2012年12月29日土曜日

「シャルダン展」と水羊羹


1228日、師走の寒い日だった。
東京・丸の内に2010年に新しく開館した「三菱一号館美術館」に初めて行った。

「シャルダン展 静寂の巨匠 ~やさしい沈黙に、包まれる。~」を見るためだった。




仕事納めとあって人影もまばらだった。
広い歩道沿いには観光バスが止まっていた。
美術館の入口は通り沿いではなく商業ビルとの中庭に面してあるので
初来館者には少しわかりづらい。





三菱系の会社に勤めていた高校の同級生からある日メールが届いた。
「東京駅のステーションホテルに泊まって「シャルダン展」を観てきた。
 フェルメールに似たいい絵だった。機会があったら是非観るといい。」とあった。

この時は、上野の東京都美術館で開かれている「メトロポリタン美術館展」の方に興味があって
行くとも行かないとも返事をしていなかった。





ところが、
長らくパリに住んでいて美術関係のライターをしている友人夏目典子女史が、
「今回のシャルダン展は是非観ておいた方がいいです。
 これだけまとまった作品が集まることはまずないと思いますよ。」とメールで言ってきた。
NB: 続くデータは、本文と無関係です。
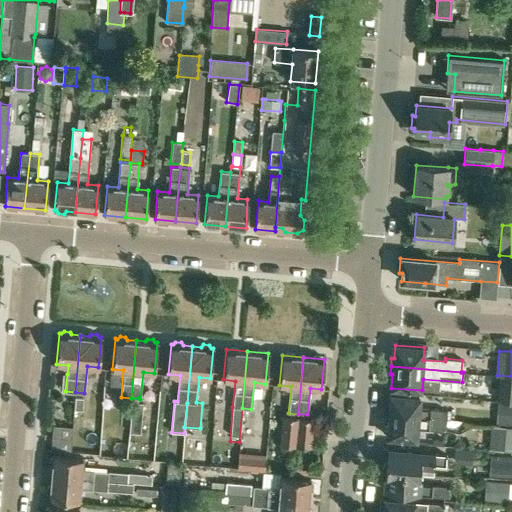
[(511,401),(511,376),(497,375),(495,401),(511,401)]
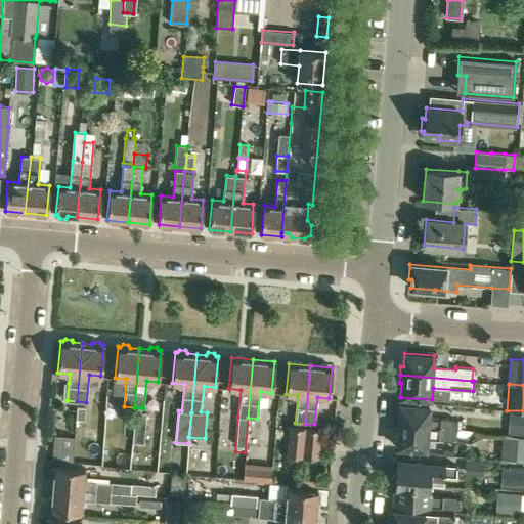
[(396,417),(396,426),(456,431),(457,421),(428,419),(429,408),(399,405),(398,418),(396,417)]
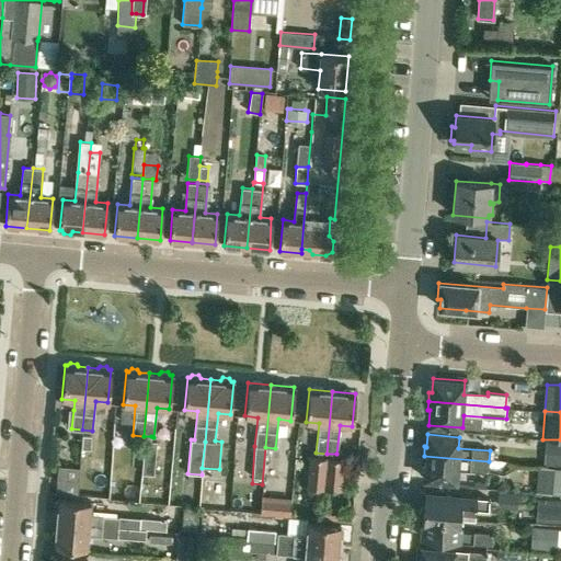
[(91,436),(82,435),(81,449),(90,449),(91,436)]
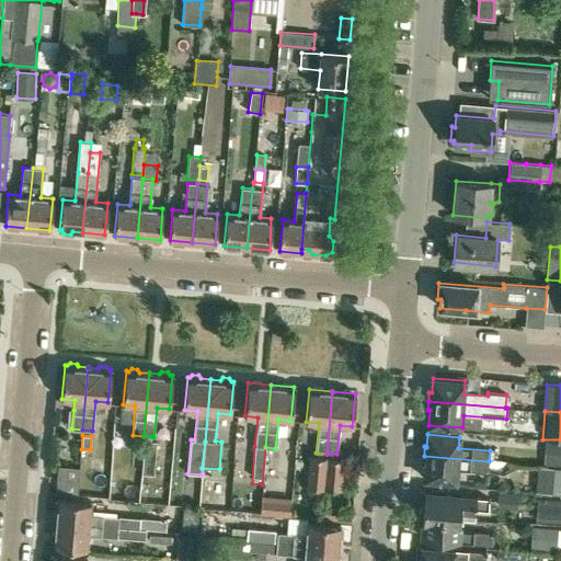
[(142,441),(134,439),(133,453),(141,454),(142,442),(142,441)]
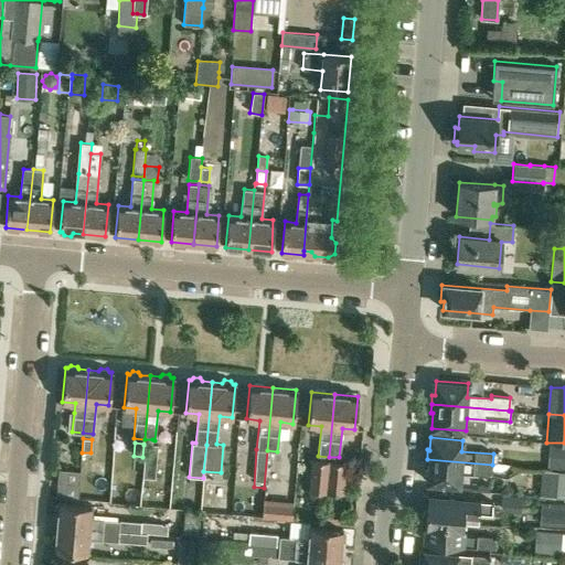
[(146,444),(142,477),(155,478),(158,445),(151,444),(146,444)]
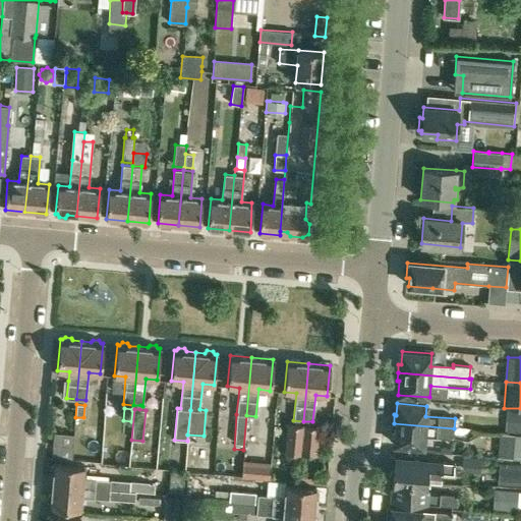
[(520,410),(507,409),(504,431),(520,432),(520,410)]
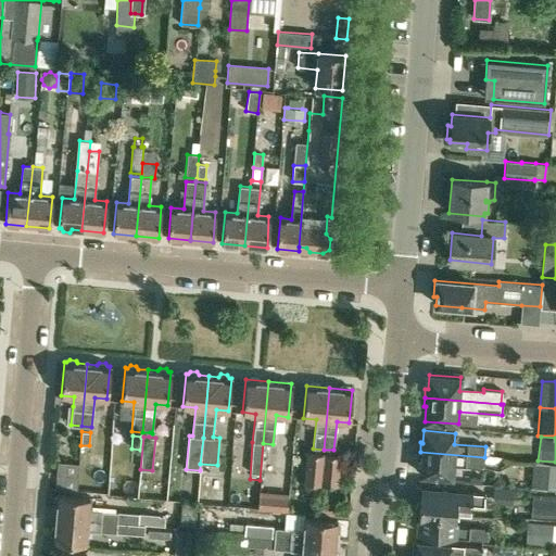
[(303,481),(319,483),(323,454),(306,452),(303,481)]
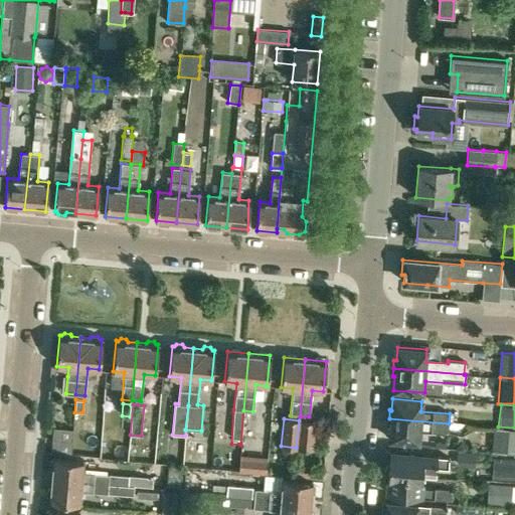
[(389,418),(388,426),(390,426),(389,440),(418,442),(419,431),(449,433),(449,423),(389,418)]
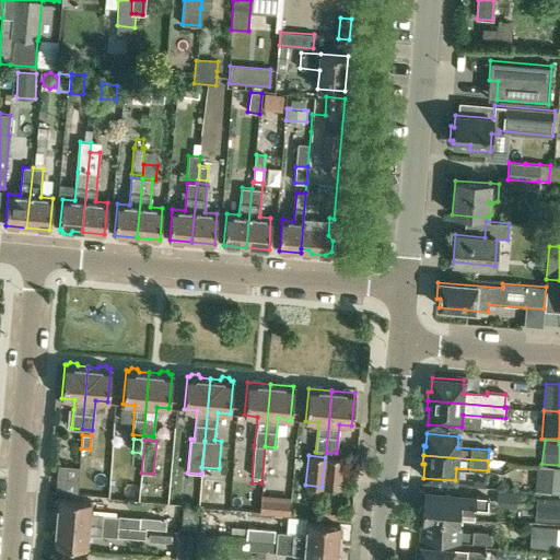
[(340,458),(325,457),(322,487),(337,488),(340,458)]
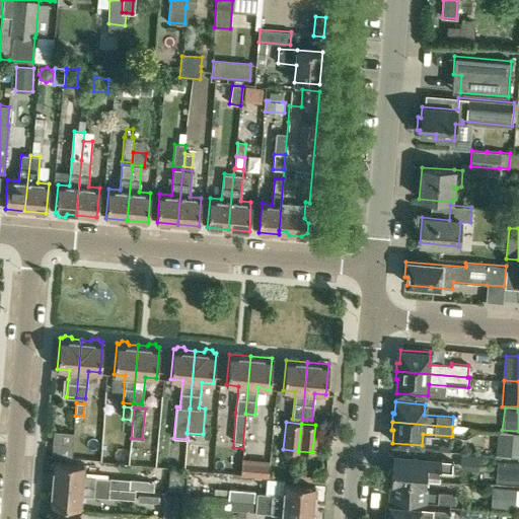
[(51,456),(71,458),(73,434),(53,432),(51,456)]
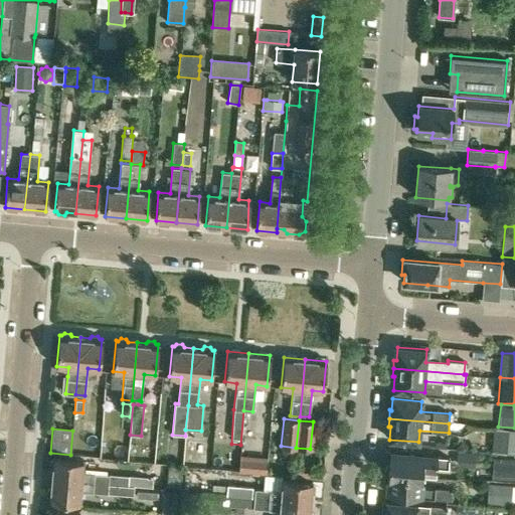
[(514,430),(508,430),(506,454),(514,454),(514,430)]
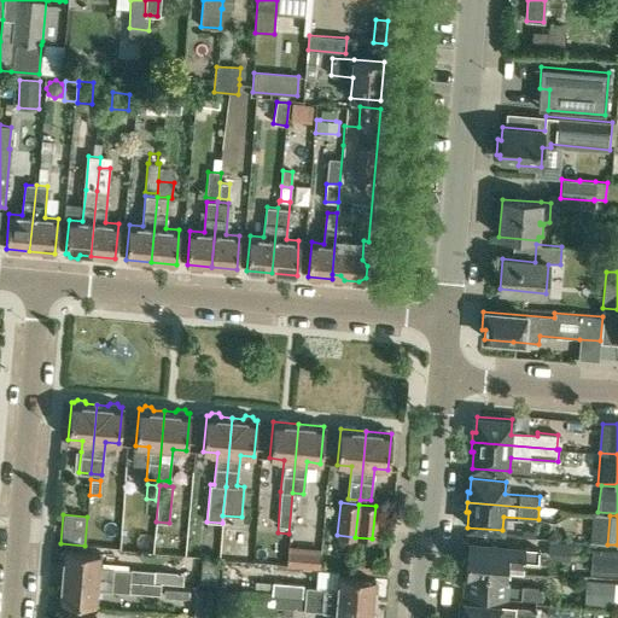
[(462,561),(485,564),(485,570),(507,572),(508,560),(538,563),(540,549),(508,547),(509,541),(479,538),(479,544),(464,543),(462,561)]
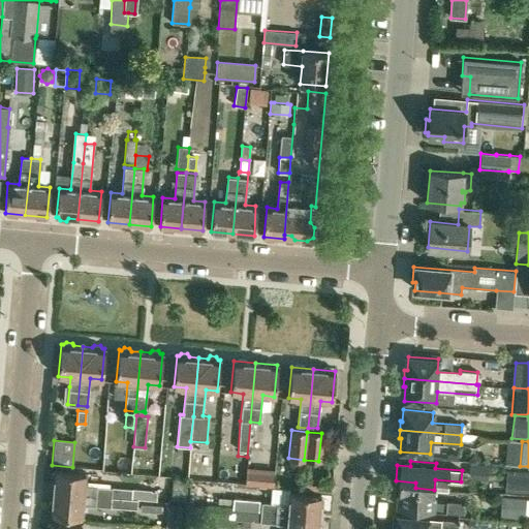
[(488,476),(489,465),(471,464),(471,475),(488,476)]
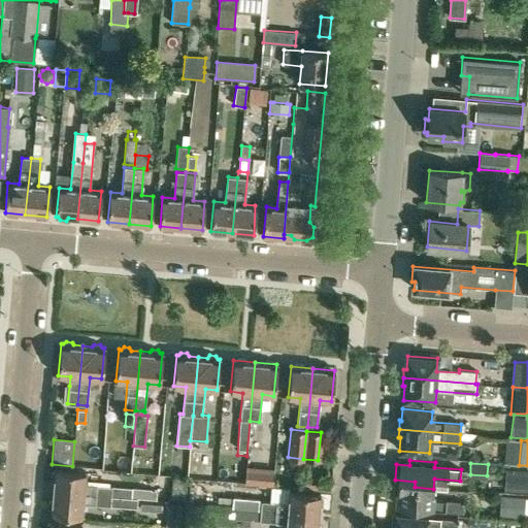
[(274,469),(246,466),(244,485),(272,487),(274,469)]
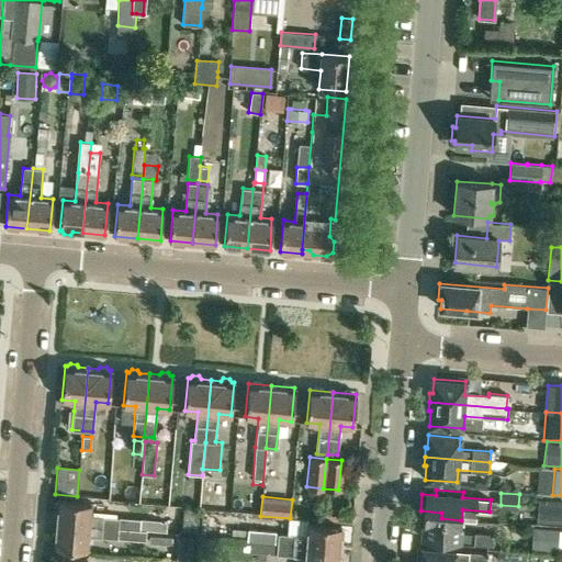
[(54,504),(54,510),(57,513),(56,523),(117,528),(119,528),(120,517),(119,517),(90,515),(91,502),(57,499),(57,502),(54,504)]
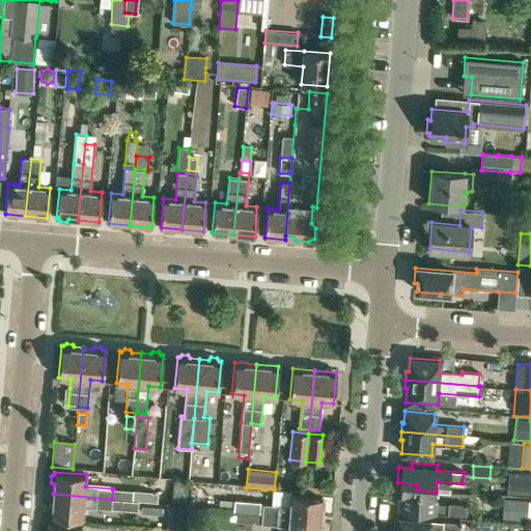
[(530,473),(512,472),(511,494),(530,495),(530,473)]
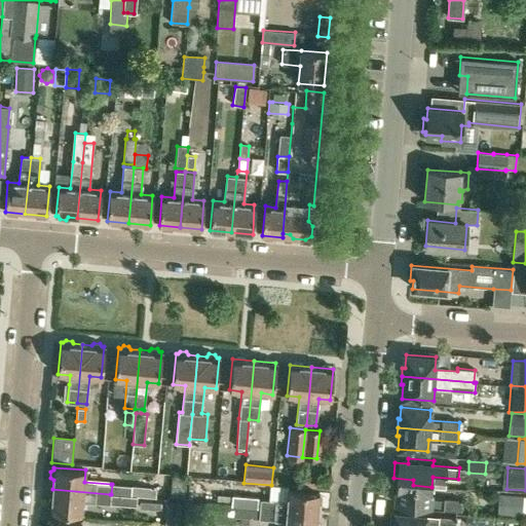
[(186,477),(171,476),(168,497),(184,498),(186,477)]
彼女はそろそろ日本に帰ってくる準備をしているらしく、
最近は正月休みや夏休みに帰国してはしばらくの間日本に滞在している。
今回もそんなやりとりの中でシャルダン展は是非と推す。

こう薦められては心が動く。
そこに、相棒と孫が渋谷にフラダンスの衣装を買いに出かけるという。
相棒が孫にせがまれたようだ。
では、、、ということで、
途中まで一緒に行き東京駅まで足を延ばして「シャルダン展」を観ることにした。






三菱一号館は1894年に英国人の設計により建設され、1968年に老朽化で解体されていた。
2009年、40年の時を経て当時の設計のままに同じ地に復元されたそうだ。
そして2010年に三菱一号館美術館として開館されていた。

気になってはいたが、オープニングの展示会に行きそびれてから機会を逸していた。
「シャルダン展」が機会を与えてくれた。

美術館は幾つもの小さな部屋に分かれていてとても落ち着いた佇まいだった。
そんな雰囲気やレイアウトに静かな小作品がマッチしていた。








シャルダン(1699~1779)はロココ時代を生きたフランスの画家。
時代の画風とは一線を画し、穏やかで静謐な静物画を描き続けた。
今回の美術展はそんなシャルダンの38作品を集めた日本初の個展だそうだ。
内26作品が日本初公開だという。


「銀のコブレットとりんご」

「木いちごの籠」

「すももの籠」

「桃の籠とぶどう」

「桃の籠」

「すももの鉢と水差し」

「銀引きの銅鍋」

「台所のテーブル/食事の支度」

「配膳室のテーブル」

「肉のない料理」

「肉のある料理」

「昼食の支度/銀のコブレット」

「カーネーションの花瓶」

「死んだ野兎と獲物袋」

「野兎」

「ビリヤードの勝負」

「デッサンの勉強」

「画家ジョゼフ・アヴェドの肖像/錬金術師」

「羽根をもつ少女」

「良き教育」

「食前の祈り」

「買い物帰りの女中」

「病後の食事/思いやりのある看護人」

「セリネット」

フェルメールよりも人物の顔や表現が柔らかく感じた。
また、画面に差す光はほとんど感じない。
それが場面の起伏を抑制し、静かな時を切り取っていた。
静寂を堪能して美術館を出た。


東京駅の飲食街で昼食を食べようかと考えていたら、相棒から電話がかかってきた。
電話口からはこちらの静寂とは打って変わって戸惑いや慌しさが伝わってきた。
どうやら渋谷のフラショップは年末の休みだったらしく、
次に神田のフラショップを目指したが店の場所も名前もわからなくて往生しているようだ。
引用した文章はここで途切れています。